Kurzfassung englisch:
Aim of the work was the investigation of the grain size dependence of the pinning behaviour of polycrystalline untextured YBa2Cu3Ox ceramics by measurements in a vibrating sample magnetometer as well as in a new built Hall magnetometer. Powders with different mean grain size and small grain size distributions were prepared. From these powders ceramics were sintered by a procedure which allowed the development of good contacts between the grains without significant grain growth. After the measurements the ceramics were ground to powders, trying to keep the grain size distribution as similar as possible to the one in the ceramics. The measurement of both the powders (starting powder and ground powder) and the ceramics allowed the separation of the inter- and intragrain superconducting properties. Both field- and grain size dependences of the critical current density and the mean effective activation energy were determined.
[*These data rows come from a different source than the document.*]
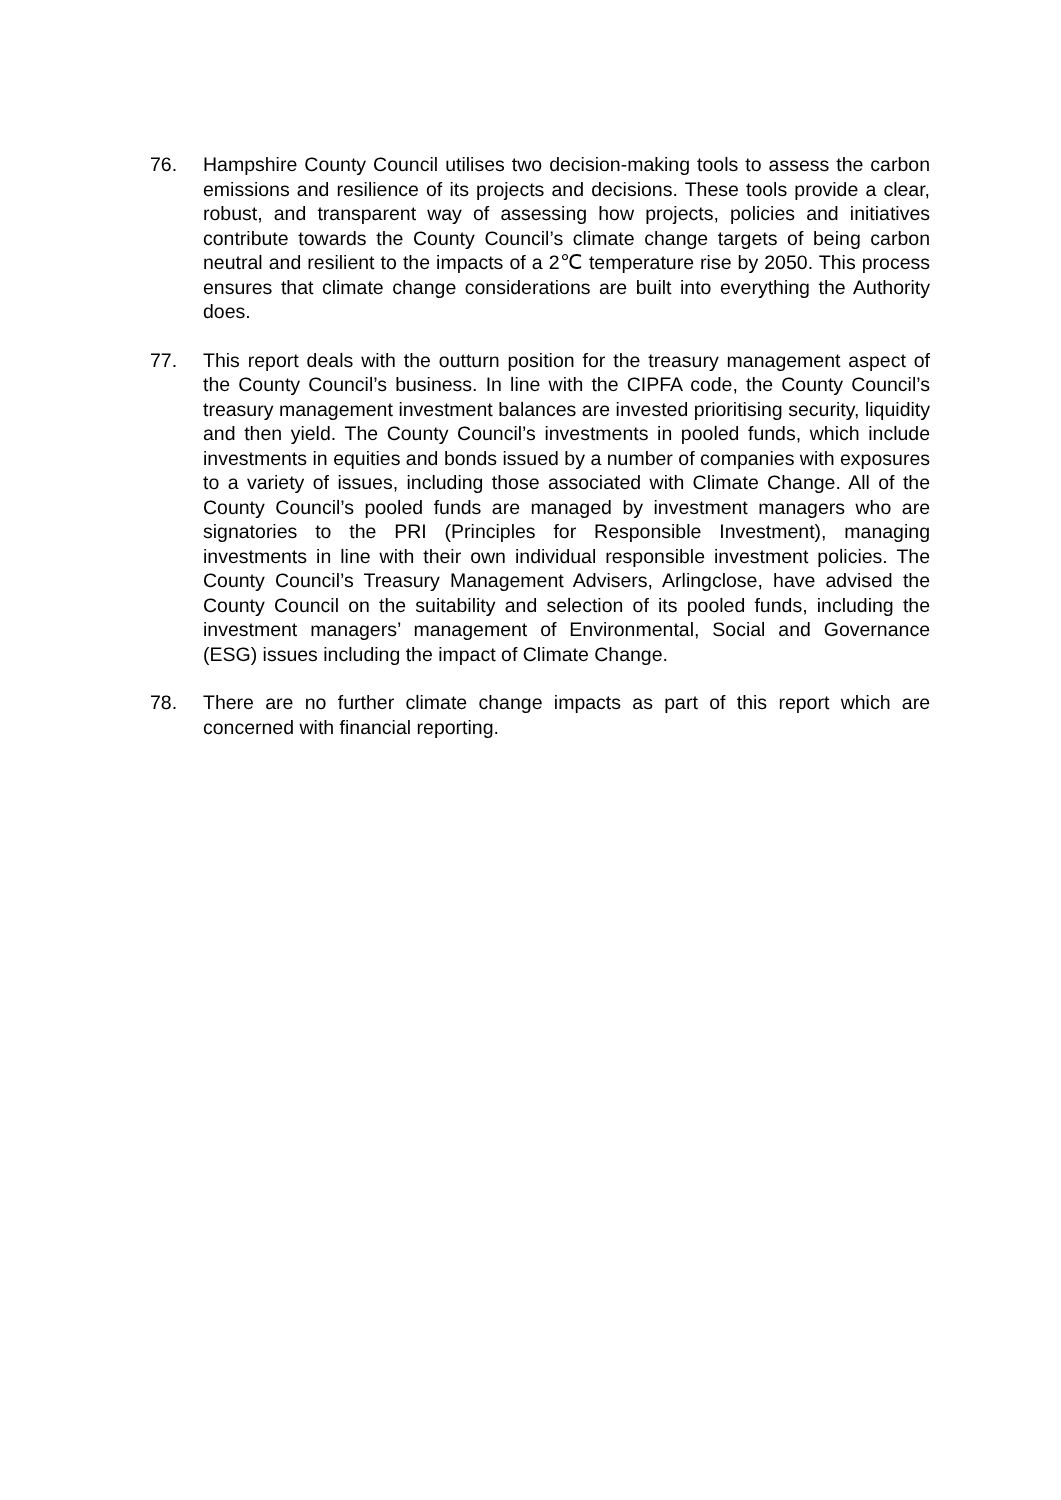76. Hampshire County Council utilises two decision-making tools to assess the carbon emissions and resilience of its projects and decisions. These tools provide a clear, robust, and transparent way of assessing how projects, policies and initiatives contribute towards the County Council’s climate change targets of being carbon neutral and resilient to the impacts of a 2℃ temperature rise by 2050. This process ensures that climate change considerations are built into everything the Authority does.
77. This report deals with the outturn position for the treasury management aspect of the County Council’s business. In line with the CIPFA code, the County Council’s treasury management investment balances are invested prioritising security, liquidity and then yield. The County Council’s investments in pooled funds, which include investments in equities and bonds issued by a number of companies with exposures to a variety of issues, including those associated with Climate Change. All of the County Council’s pooled funds are managed by investment managers who are signatories to the PRI (Principles for Responsible Investment), managing investments in line with their own individual responsible investment policies. The County Council’s Treasury Management Advisers, Arlingclose, have advised the County Council on the suitability and selection of its pooled funds, including the investment managers’ management of Environmental, Social and Governance (ESG) issues including the impact of Climate Change.
78. There are no further climate change impacts as part of this report which are concerned with financial reporting.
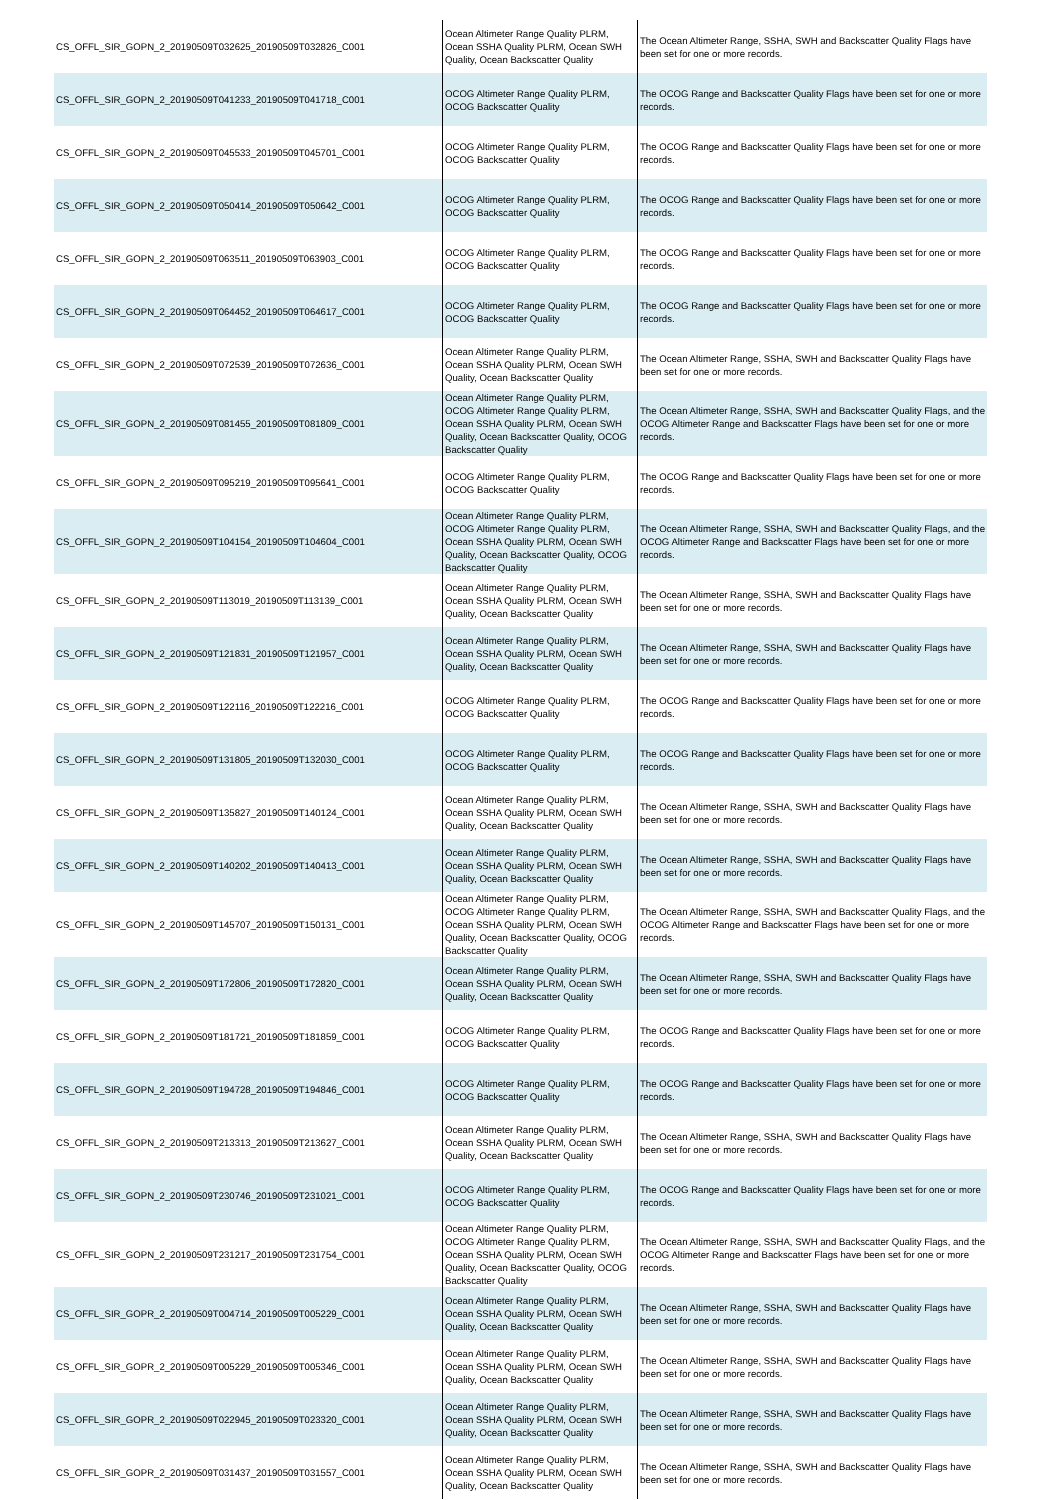| CS_OFFL_SIR_GOPN_2_20190509T032625_20190509T032826_C001 | Ocean Altimeter Range Quality PLRM, Ocean SSHA Quality PLRM, Ocean SWH Quality, Ocean Backscatter Quality | The Ocean Altimeter Range, SSHA, SWH and Backscatter Quality Flags have been set for one or more records. |
| CS_OFFL_SIR_GOPN_2_20190509T041233_20190509T041718_C001 | OCOG Altimeter Range Quality PLRM, OCOG Backscatter Quality | The OCOG Range and Backscatter Quality Flags have been set for one or more records. |
| CS_OFFL_SIR_GOPN_2_20190509T045533_20190509T045701_C001 | OCOG Altimeter Range Quality PLRM, OCOG Backscatter Quality | The OCOG Range and Backscatter Quality Flags have been set for one or more records. |
| CS_OFFL_SIR_GOPN_2_20190509T050414_20190509T050642_C001 | OCOG Altimeter Range Quality PLRM, OCOG Backscatter Quality | The OCOG Range and Backscatter Quality Flags have been set for one or more records. |
| CS_OFFL_SIR_GOPN_2_20190509T063511_20190509T063903_C001 | OCOG Altimeter Range Quality PLRM, OCOG Backscatter Quality | The OCOG Range and Backscatter Quality Flags have been set for one or more records. |
| CS_OFFL_SIR_GOPN_2_20190509T064452_20190509T064617_C001 | OCOG Altimeter Range Quality PLRM, OCOG Backscatter Quality | The OCOG Range and Backscatter Quality Flags have been set for one or more records. |
| CS_OFFL_SIR_GOPN_2_20190509T072539_20190509T072636_C001 | Ocean Altimeter Range Quality PLRM, Ocean SSHA Quality PLRM, Ocean SWH Quality, Ocean Backscatter Quality | The Ocean Altimeter Range, SSHA, SWH and Backscatter Quality Flags have been set for one or more records. |
| CS_OFFL_SIR_GOPN_2_20190509T081455_20190509T081809_C001 | Ocean Altimeter Range Quality PLRM, OCOG Altimeter Range Quality PLRM, Ocean SSHA Quality PLRM, Ocean SWH Quality, Ocean Backscatter Quality, OCOG Backscatter Quality | The Ocean Altimeter Range, SSHA, SWH and Backscatter Quality Flags, and the OCOG Altimeter Range and Backscatter Flags have been set for one or more records. |
| CS_OFFL_SIR_GOPN_2_20190509T095219_20190509T095641_C001 | OCOG Altimeter Range Quality PLRM, OCOG Backscatter Quality | The OCOG Range and Backscatter Quality Flags have been set for one or more records. |
| CS_OFFL_SIR_GOPN_2_20190509T104154_20190509T104604_C001 | Ocean Altimeter Range Quality PLRM, OCOG Altimeter Range Quality PLRM, Ocean SSHA Quality PLRM, Ocean SWH Quality, Ocean Backscatter Quality, OCOG Backscatter Quality | The Ocean Altimeter Range, SSHA, SWH and Backscatter Quality Flags, and the OCOG Altimeter Range and Backscatter Flags have been set for one or more records. |
| CS_OFFL_SIR_GOPN_2_20190509T113019_20190509T113139_C001 | Ocean Altimeter Range Quality PLRM, Ocean SSHA Quality PLRM, Ocean SWH Quality, Ocean Backscatter Quality | The Ocean Altimeter Range, SSHA, SWH and Backscatter Quality Flags have been set for one or more records. |
| CS_OFFL_SIR_GOPN_2_20190509T121831_20190509T121957_C001 | Ocean Altimeter Range Quality PLRM, Ocean SSHA Quality PLRM, Ocean SWH Quality, Ocean Backscatter Quality | The Ocean Altimeter Range, SSHA, SWH and Backscatter Quality Flags have been set for one or more records. |
| CS_OFFL_SIR_GOPN_2_20190509T122116_20190509T122216_C001 | OCOG Altimeter Range Quality PLRM, OCOG Backscatter Quality | The OCOG Range and Backscatter Quality Flags have been set for one or more records. |
| CS_OFFL_SIR_GOPN_2_20190509T131805_20190509T132030_C001 | OCOG Altimeter Range Quality PLRM, OCOG Backscatter Quality | The OCOG Range and Backscatter Quality Flags have been set for one or more records. |
| CS_OFFL_SIR_GOPN_2_20190509T135827_20190509T140124_C001 | Ocean Altimeter Range Quality PLRM, Ocean SSHA Quality PLRM, Ocean SWH Quality, Ocean Backscatter Quality | The Ocean Altimeter Range, SSHA, SWH and Backscatter Quality Flags have been set for one or more records. |
| CS_OFFL_SIR_GOPN_2_20190509T140202_20190509T140413_C001 | Ocean Altimeter Range Quality PLRM, Ocean SSHA Quality PLRM, Ocean SWH Quality, Ocean Backscatter Quality | The Ocean Altimeter Range, SSHA, SWH and Backscatter Quality Flags have been set for one or more records. |
| CS_OFFL_SIR_GOPN_2_20190509T145707_20190509T150131_C001 | Ocean Altimeter Range Quality PLRM, OCOG Altimeter Range Quality PLRM, Ocean SSHA Quality PLRM, Ocean SWH Quality, Ocean Backscatter Quality, OCOG Backscatter Quality | The Ocean Altimeter Range, SSHA, SWH and Backscatter Quality Flags, and the OCOG Altimeter Range and Backscatter Flags have been set for one or more records. |
| CS_OFFL_SIR_GOPN_2_20190509T172806_20190509T172820_C001 | Ocean Altimeter Range Quality PLRM, Ocean SSHA Quality PLRM, Ocean SWH Quality, Ocean Backscatter Quality | The Ocean Altimeter Range, SSHA, SWH and Backscatter Quality Flags have been set for one or more records. |
| CS_OFFL_SIR_GOPN_2_20190509T181721_20190509T181859_C001 | OCOG Altimeter Range Quality PLRM, OCOG Backscatter Quality | The OCOG Range and Backscatter Quality Flags have been set for one or more records. |
| CS_OFFL_SIR_GOPN_2_20190509T194728_20190509T194846_C001 | OCOG Altimeter Range Quality PLRM, OCOG Backscatter Quality | The OCOG Range and Backscatter Quality Flags have been set for one or more records. |
| CS_OFFL_SIR_GOPN_2_20190509T213313_20190509T213627_C001 | Ocean Altimeter Range Quality PLRM, Ocean SSHA Quality PLRM, Ocean SWH Quality, Ocean Backscatter Quality | The Ocean Altimeter Range, SSHA, SWH and Backscatter Quality Flags have been set for one or more records. |
| CS_OFFL_SIR_GOPN_2_20190509T230746_20190509T231021_C001 | OCOG Altimeter Range Quality PLRM, OCOG Backscatter Quality | The OCOG Range and Backscatter Quality Flags have been set for one or more records. |
| CS_OFFL_SIR_GOPN_2_20190509T231217_20190509T231754_C001 | Ocean Altimeter Range Quality PLRM, OCOG Altimeter Range Quality PLRM, Ocean SSHA Quality PLRM, Ocean SWH Quality, Ocean Backscatter Quality, OCOG Backscatter Quality | The Ocean Altimeter Range, SSHA, SWH and Backscatter Quality Flags, and the OCOG Altimeter Range and Backscatter Flags have been set for one or more records. |
| CS_OFFL_SIR_GOPR_2_20190509T004714_20190509T005229_C001 | Ocean Altimeter Range Quality PLRM, Ocean SSHA Quality PLRM, Ocean SWH Quality, Ocean Backscatter Quality | The Ocean Altimeter Range, SSHA, SWH and Backscatter Quality Flags have been set for one or more records. |
| CS_OFFL_SIR_GOPR_2_20190509T005229_20190509T005346_C001 | Ocean Altimeter Range Quality PLRM, Ocean SSHA Quality PLRM, Ocean SWH Quality, Ocean Backscatter Quality | The Ocean Altimeter Range, SSHA, SWH and Backscatter Quality Flags have been set for one or more records. |
| CS_OFFL_SIR_GOPR_2_20190509T022945_20190509T023320_C001 | Ocean Altimeter Range Quality PLRM, Ocean SSHA Quality PLRM, Ocean SWH Quality, Ocean Backscatter Quality | The Ocean Altimeter Range, SSHA, SWH and Backscatter Quality Flags have been set for one or more records. |
| CS_OFFL_SIR_GOPR_2_20190509T031437_20190509T031557_C001 | Ocean Altimeter Range Quality PLRM, Ocean SSHA Quality PLRM, Ocean SWH Quality, Ocean Backscatter Quality | The Ocean Altimeter Range, SSHA, SWH and Backscatter Quality Flags have been set for one or more records. |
The Hall magnetometer, which was built up during this work, uses a differential method. Two Hall sensors are used. One of them on top of the sample senses both the signal from the sample and from the applied field, whereas the second one, which is situated in some distance from the sample senses only the applied field. Differentiation of the signals from both sensors allows the separation of the measuring signal from the background signal. The electronics is optimized to have highest sensitivity also in high applied fields. It was possible to measure both the spatial and time dependence of the local field even in fields of 15 T at 4.2 K. A model for calculation of the critical current density in the sample from the measured local field, which takes into account the granular nature of the superconductor, was developed and successfully tested.

The performed measurements in both magnetometers gave the following picture concerning the pinning behaviour. The separation of both the inter- and intragranular pinning properties was successfully done. Two different types of contacts between the grains were identified. First, contacts which can be described as a network of Josephson contacts. They have only low current densities and become nonsuperconducting in increasing fields (socalled "weak links"), and contacts with higher current densities, which allow current transport between grains also in high fields (socalled "strong links"). Those contacts show a different field- and grain size dependence than the Josephson contacts. The analysis of the mean effective activation energy shows, that an individual pinning exists in the intergrain region. It was shown that the pinning in the intergrain region can be made stronger than the pinning in the grains by optimizing the microstructure concerning the grain size.